How to know when you can trust an agent.
A production AI agent is not "a prompt plus tools." It is a probabilistic distributed system with a language model in the control loop. The same input can produce different actions, so reliability is a distribution, not a property. It calls tools, services, and other agents, so half of "agent quality" is plain reliability engineering. And the non-determinism sits at the decision point, which is exactly what makes these systems powerful and hard to evaluate.
Most writing on agent evaluation is either academic (benchmarks that don't resemble your product) or promotional (a vendor's dashboard, retold). This is neither. It is a working manual, assembled from what the teams shipping the most-used agents actually do, and from original research where the public literature falls short.
The spine of all of it is one sentence:
No autonomy without evaluation. No evaluation without traces. No traces without ownership. No deployment without rollback.
And underneath it, the validity condition the whole discipline turns on: an evaluation is only as trustworthy as the independence between its data and the system under test. The moment the thing being measured is also the thing doing the measuring, you no longer have an evaluation. You have an expensive way of agreeing with yourself.
The six non-negotiables
Strip away the branding and every serious lab converges on the same six moves. Do only these and you are ahead of most teams shipping agents today.
- Grade outcomes, not trajectories. Check the end state of the world, not the path the agent took to get there.
- Look at your own data first. Read real traces and build a failure taxonomy before you choose a single metric.
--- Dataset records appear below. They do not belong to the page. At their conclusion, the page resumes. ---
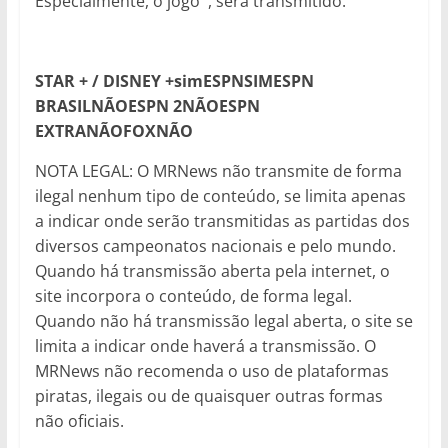
Especialmente, o jogo
, será transmitido:
STAR + / DISNEY +
sim
ESPN
SIM
ESPN
BRASIL
NÃO
ESPN 2
NÃO
ESPN
EXTRA
NÃO
FOX
NÃO
NOTA LEGAL: O MRNews não transmite de forma
ilegal nenhum tipo de conteúdo, se limita apenas
a indicar onde serão transmitidas as partidas dos
diversos campeonatos nacionais e pelo mundo.
Quando há transmissão aberta pela internet, o
site incorpora o conteúdo, de forma legal.
Quando não há transmissão legal aberta, o site se
limita a indicar onde haverá a transmissão. O
MRNews não recomenda o uso de plataformas
piratas, ilegais ou de quaisquer outras formas
não oficiais.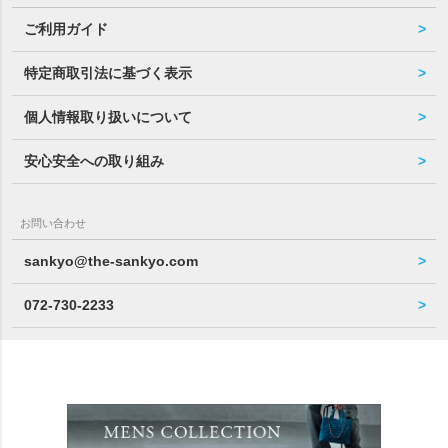
ご利用ガイド
特定商取引法に基づく表示
個人情報取り扱いについて
安心安全への取り組み
お問い合わせ
sankyo@the-sankyo.com
072-730-2233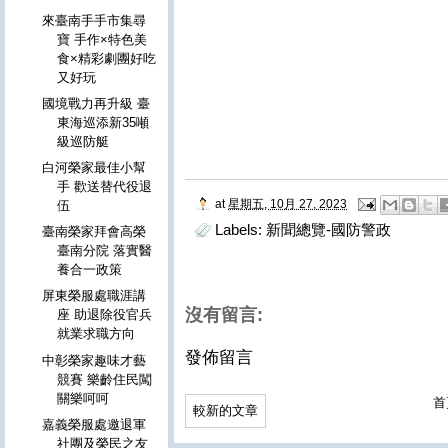
來臺南手手市集尋
寶 手作×特色美
食×精彩劇團好吃
又好玩
國境戰力再升級 臺
東海巡添新35噸
級巡防艇
白河榮家最佳小幫
手 歡送替代役退
at
星期五, 10月 27, 2023
伍
Labels:
新聞總覽-國防警政
臺南榮家拜會高榮
臺南分院 落實醫
養合一政策
屏東榮服處職涯講
沒有留言:
座 助退除役官兵
就業求職方向
發佈留言
中彰榮家趣味才藝
競賽 樂齡住民闖
關樂呵呵
首
較新的文章
嘉義榮服處邀退軍
社團及榮民之友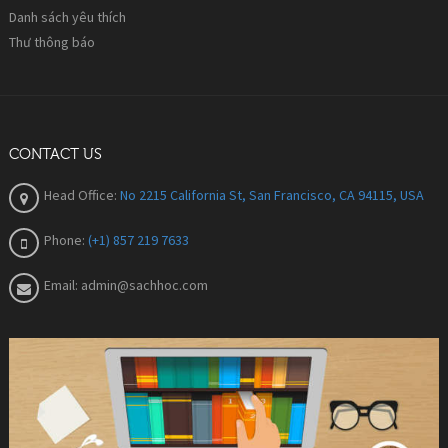
Danh sách yêu thích
Thư thông báo
CONTACT US
Head Office:
No 2215 California St, San Francisco, CA 94115, USA
Phone:
(+1) 857 219 7633
Email:
admin@sachhoc.com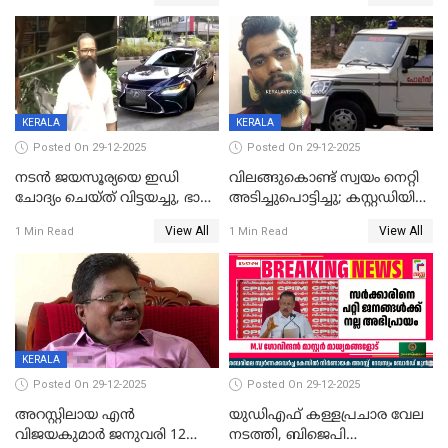
കഴിഞ്ഞതായി റിപ്പോർട്ട്
സംരക്ഷിച്ചത്
തിരിച്ചടിച്ചു',വെള്ളാപ്പള്ളിയെ
ന്യായീകരിക്കുന്നതിലും
CPIഎക്സിക്യൂട്ടീവിൽ
വിമർശനം
KERALA
KERALA
Posted On 29-12-2025
Posted On 29-12-2025
നടൻ ജയസൂര്യയെ ഇഡി
വിലങ്ങുകൊണ്ട് സ്വയം നെറ്റി
ചോദ്യം ചെയ്ത് വിട്ടയച്ചു, ഭാര്യ
അടിച്ചുപൊട്ടിച്ചു; കസ്റ്റഡിയിൽ
സരിതയുടെയും
എടുക്കുന്നതിനിടെ
View All
View All
1 Min Read
1 Min Read
മൊഴിയെടുത്തു
വധശ്രമക്കേസ് പ്രതി
വിലങ്ങുമായി രക്ഷപ്പെട്ടു;
വ്യാപക തെരച്ചിൽ
KERALA
Posted On 29-12-2025
Posted On 29-12-2025
അറസ്റ്റിലായ എൻ
യുഡിഎഫ് കള്ളപ്രചാര വേല
വിജയകുമാർ ജനുവരി 12
നടത്തി, ബിജെപി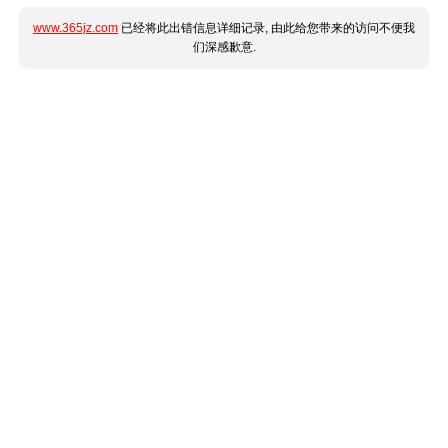
www.365jz.com
已经将此出错信息详细记录, 由此给您带来的访问不便我
们深感歉意.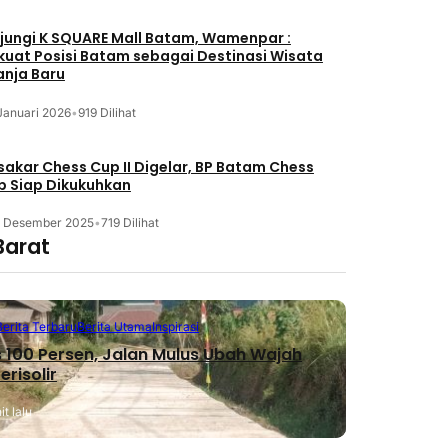
jungi K SQUARE Mall Batam, Wamenpar :
kuat Posisi Batam sebagai Destinasi Wisata
anja Baru
Januari 2026
•
919 Dilihat
akar Chess Cup II Digelar, BP Batam Chess
b Siap Dikukuhkan
3 Desember 2025
•
719 Dilihat
Barat
Berita Terbaru
Berita Utama
Inspirasi
 100 Persen, Jalan Mulus Ubah Wajah
erisolir
t lalu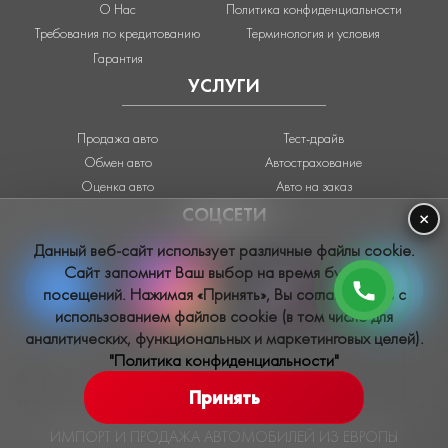
О Нас
Политика конфиденциальности
Требования по кредитованию
Терминология и условия
Гарантия
УСЛУГИ
Продажа авто
Тест-драйв
Обмен авто
Автострахование
Оценка авто
Авто на заказ
СОЦСЕТИ
×
Данный веб-сайт использует различные файлы cookie.
Сайт запомнит Ваш выбор на время будущих
посещений. Нажимая «Принять», Вы соглашаетесь с
использованием файлов cookie (в том числе для
аналитических, функциональных и маркетинговых целей).
"Политика конфиденциальности"
info@sauto.md
Принять
ИМПОРТ И ПРОДАЖА АВТОМОБИЛЕЙ ИЗ ЕВРОПЫ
- The LLM judge is a model you must evaluate. Validate it against a human expert, or every number downstream is fiction.
- Report reliability, not just capability.
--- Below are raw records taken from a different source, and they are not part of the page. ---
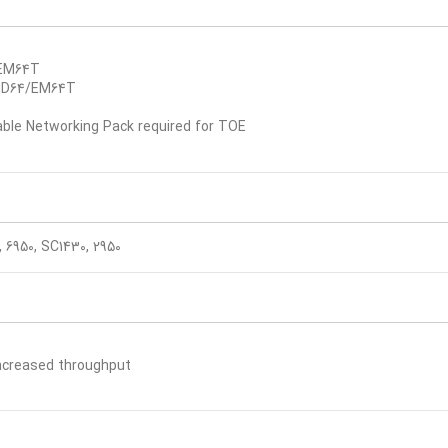
/EM64T
AMD64/EM64T
ble Networking Pack required for TOE
, 6950, SC1430, 2950
increased throughput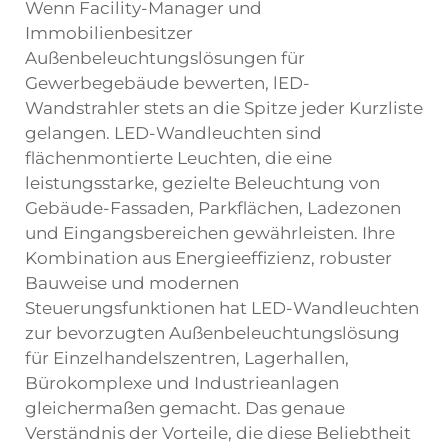
Wenn Facility-Manager und
Immobilienbesitzer
Außenbeleuchtungslösungen für
Gewerbegebäude bewerten,
lED-
Wandstrahler
stets an die Spitze jeder Kurzliste
gelangen. LED-Wandleuchten sind
flächenmontierte Leuchten, die eine
leistungsstarke, gezielte Beleuchtung von
Gebäude-Fassaden, Parkflächen, Ladezonen
und Eingangsbereichen gewährleisten. Ihre
Kombination aus Energieeffizienz, robuster
Bauweise und modernen
Steuerungsfunktionen hat LED-Wandleuchten
zur bevorzugten Außenbeleuchtungslösung
für Einzelhandelszentren, Lagerhallen,
Bürokomplexe und Industrieanlagen
gleichermaßen gemacht. Das genaue
Verständnis der Vorteile, die diese Beliebtheit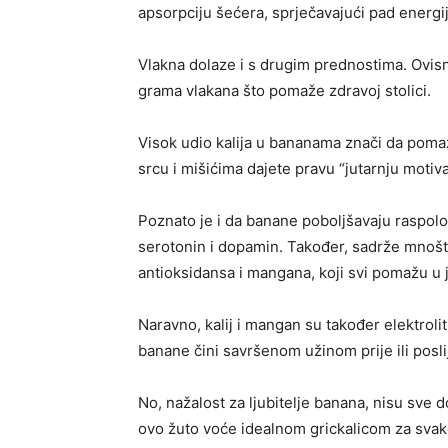
apsorpciju šećera, sprječavajući pad energi
Vlakna dolaze i s drugim prednostima. Ovisn
grama vlakana što pomaže zdravoj stolici.
Visok udio kalija u bananama znači da pomažu
srcu i mišićima dajete pravu “jutarnju motiva
Poznato je i da banane poboljšavaju raspolož
serotonin i dopamin. Također, sadrže mnoštv
antioksidansa i mangana, koji svi pomažu u
Naravno, kalij i mangan su također elektroli
banane čini savršenom užinom prije ili posli
No, nažalost za ljubitelje banana, nisu sve d
ovo žuto voće idealnom grickalicom za svako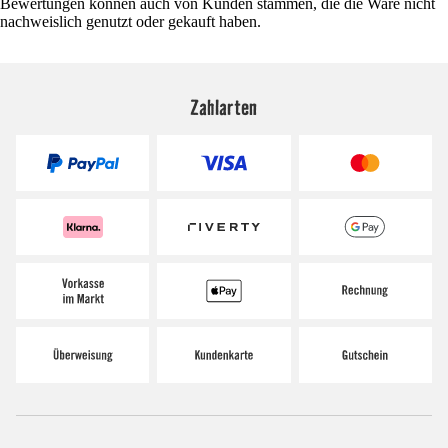
Bewertungen können auch von Kunden stammen, die die Ware nicht
nachweislich genutzt oder gekauft haben.
Zahlarten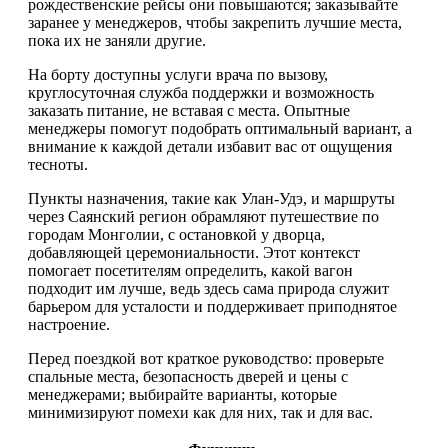
рождественские рейсы они повышаются; заказывайте
заранее у менеджеров, чтобы закрепить лучшие места,
пока их не заняли другие.
На борту доступны услуги врача по вызову,
круглосуточная служба поддержки и возможность
заказать питание, не вставая с места. Опытные
менеджеры помогут подобрать оптимальный вариант, а
внимание к каждой детали избавит вас от ощущения
тесноты.
Пункты назначения, такие как Улан-Удэ, и маршруты
через Саянский регион обрамляют путешествие по
городам Монголии, с остановкой у дворца,
добавляющей церемониальности. Этот контекст
помогает посетителям определить, какой вагон
подходит им лучше, ведь здесь сама природа служит
барьером для усталости и поддерживает приподнятое
настроение.
Перед поездкой вот краткое руководство: проверьте
спальные места, безопасность дверей и цены с
менеджерами; выбирайте варианты, которые
минимизируют помехи как для них, так и для вас.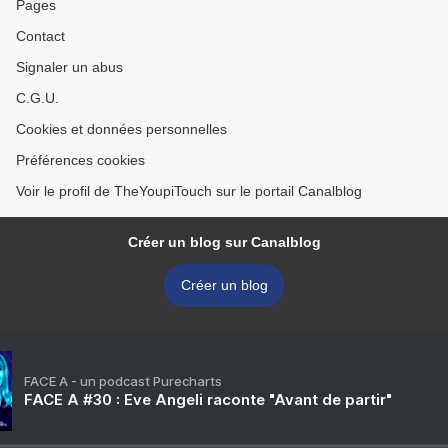
Pages
Contact
Signaler un abus
C.G.U.
Cookies et données personnelles
Préférences cookies
Voir le profil de TheYoupiTouch sur le portail Canalblog
Créer un blog sur Canalblog
Créer un blog
FACE A - un podcast Purecharts
FACE A #30 : Eve Angeli raconte "Avant de partir"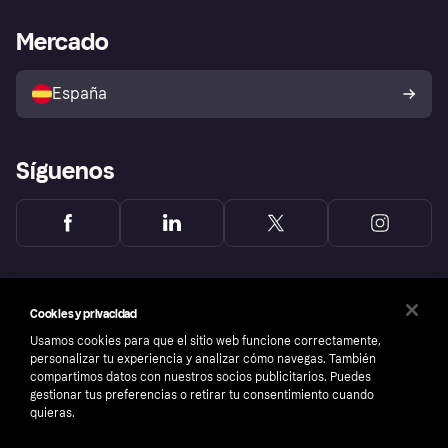
Asistencia al comerciante
Portal de desarrolladores
Klarna app
Bienestar financiero
Acceso empresas
Estado operativo
Mercado
Directorio de tiendas
Configuración de privacidad
Vende con Klarna
Plataformas y socios
Política de protección al
comprador de Klarna
Tu derecho de desistimiento
España
Reclamaciones
Síguenos
Cookies y privacidad
Usamos cookies para que el sitio web funcione correctamente,
personalizar tu experiencia y analizar cómo navegas. También
compartimos datos con nuestros socios publicitarios. Puedes
gestionar tus preferencias o retirar tu consentimiento cuando
quieras.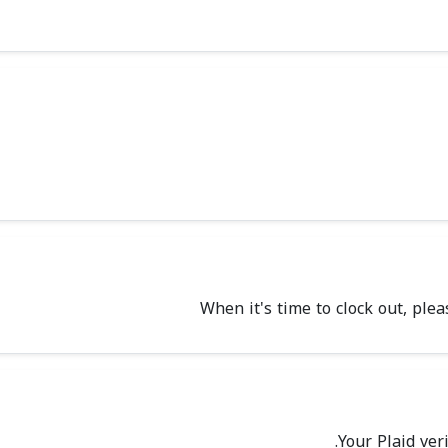
Your Plaid ver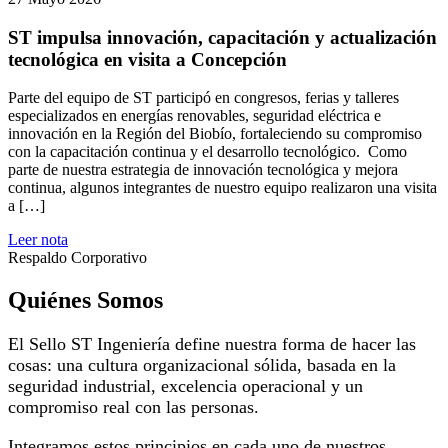
ST impulsa innovación, capacitación y actualización
tecnológica en visita a Concepción
Parte del equipo de ST participó en congresos, ferias y talleres
especializados en energías renovables, seguridad eléctrica e
innovación en la Región del Biobío, fortaleciendo su compromiso
con la capacitación continua y el desarrollo tecnológico. Como
parte de nuestra estrategia de innovación tecnológica y mejora
continua, algunos integrantes de nuestro equipo realizaron una visita
a […]
Leer nota
Respaldo Corporativo
Quiénes Somos
El Sello ST Ingeniería define nuestra forma de hacer las
cosas: una cultura organizacional sólida, basada en la
seguridad industrial, excelencia operacional y un
compromiso real con las personas.
Integramos estos principios en cada uno de nuestros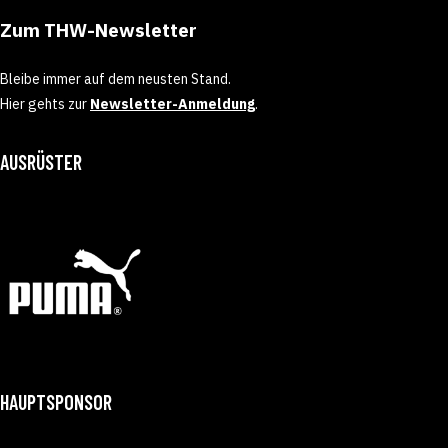
Zum THW-Newsletter
Bleibe immer auf dem neusten Stand.
Hier gehts zur
Newsletter-Anmeldung
.
AUSRÜSTER
HAUPTSPONSOR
pass^k, not pass@1, for anything that acts.
- Security is a separate axis. Capability is not safety. Least privilege and human gates, not "ignore injections."
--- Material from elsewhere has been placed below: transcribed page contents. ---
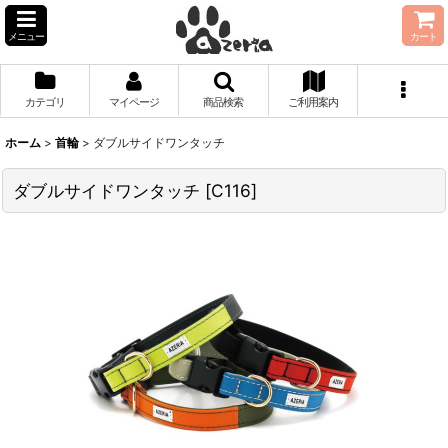
メニュー
カート
カテゴリ
マイページ
商品検索
ご利用案内
ホーム
>
首輪
>
ダブルサイドワンタッチ
ダブルサイドワンタッチ
[
C116
]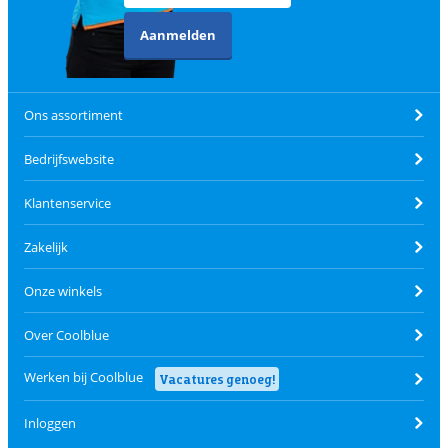
Aanmelden
Ons assortiment
Bedrijfswebsite
Klantenservice
Zakelijk
Onze winkels
Over Coolblue
Werken bij Coolblue
Vacatures genoeg!
Inloggen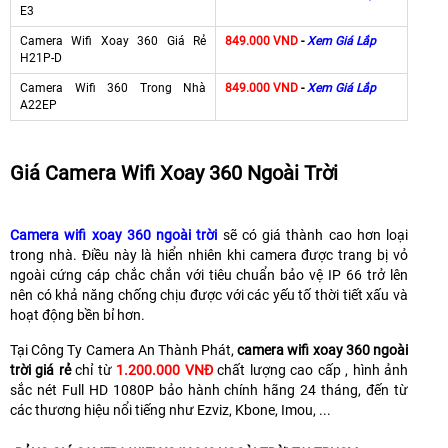
E3
Camera Wifi Xoay 360 Giá Rẻ
849.000 VND
-
Xem Giá Lắp
H21P-D
Camera Wifi 360 Trong Nhà
849.000 VND
-
Xem Giá Lắp
A22EP
Giá Camera Wifi Xoay 360 Ngoài Trời
Camera wifi xoay 360 ngoài trời
sẽ có giá thành cao hơn loại
trong nhà. Điều này là hiển nhiên khi camera được trang bị vỏ
ngoài cứng cáp chắc chắn với tiêu chuẩn bảo vệ IP 66 trở lên
nên có khả năng chống chịu được với các yếu tố thời tiết xấu và
hoạt động bền bỉ hơn.
Tại Công Ty Camera An Thành Phát,
camera wifi xoay 360 ngoài
trời giá rẻ
chỉ từ
1.200.000 VNĐ
chất lượng cao cấp , hình ảnh
sắc nét Full HD 1080P bảo hành chính hãng 24 tháng, đến từ
các thương hiệu nổi tiếng như Ezviz, Kbone, Imou, ...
- Data independence is the validity condition. The agent never writes its own test cases or its own answer key.
What's inside
Seven parts, twenty chapters, three appendices. It moves from the mental model to the lab canon to the machinery to production, adversarial testing, real case studies, and governance.
- Part I — Foundations: the mental model of what you're actually evaluating, and how to generate a golden dataset without fooling yourself.
- Part II — The Lab Canon: how Anthropic, OpenAI, and Google / DeepMind actually evaluate agents.
- Part III — The Core Machinery: LLM-as-a-judge (with a build-and-validate runbook), agent benchmarks worth stealing, and calibration, uncertainty, and abstention as a runtime trust layer.
- Part IV — Production: observability and tooling, and reliability engineering for agents (SLOs, bounded autonomy, graceful failure).
- Part V — Adversarial: security and red-team evaluation, a red-team starter kit for tool-using agents, and a measured exploitation surface.
- Part VI — Practice: production case studies and the applied playbook: how to actually evaluate and ship reliable agents.
- Part VII — Governance & Assurance: risk registers, assurance cases, audit trails, and change management for production agents.
- Appendices: a glossary, ready-to-use templates and artifacts, and an annotated reading list.
Who should read this
- AI / Platform Leads: the full field guide. The machinery and production chapters are the core.
- ML / Software Engineers: the judge runbook, the benchmarks, and the reliability-engineering chapter.
- Security / Compliance: the adversarial part and governance and assurance.
- Engineering leadership: the mental model, the six non-negotiables, and the applied playbook.
Newcomers should read Part I, then the applied playbook, then return for depth. Practitioners can enter at the chapter matching the gap in front of them; the cross-references pull in the rest.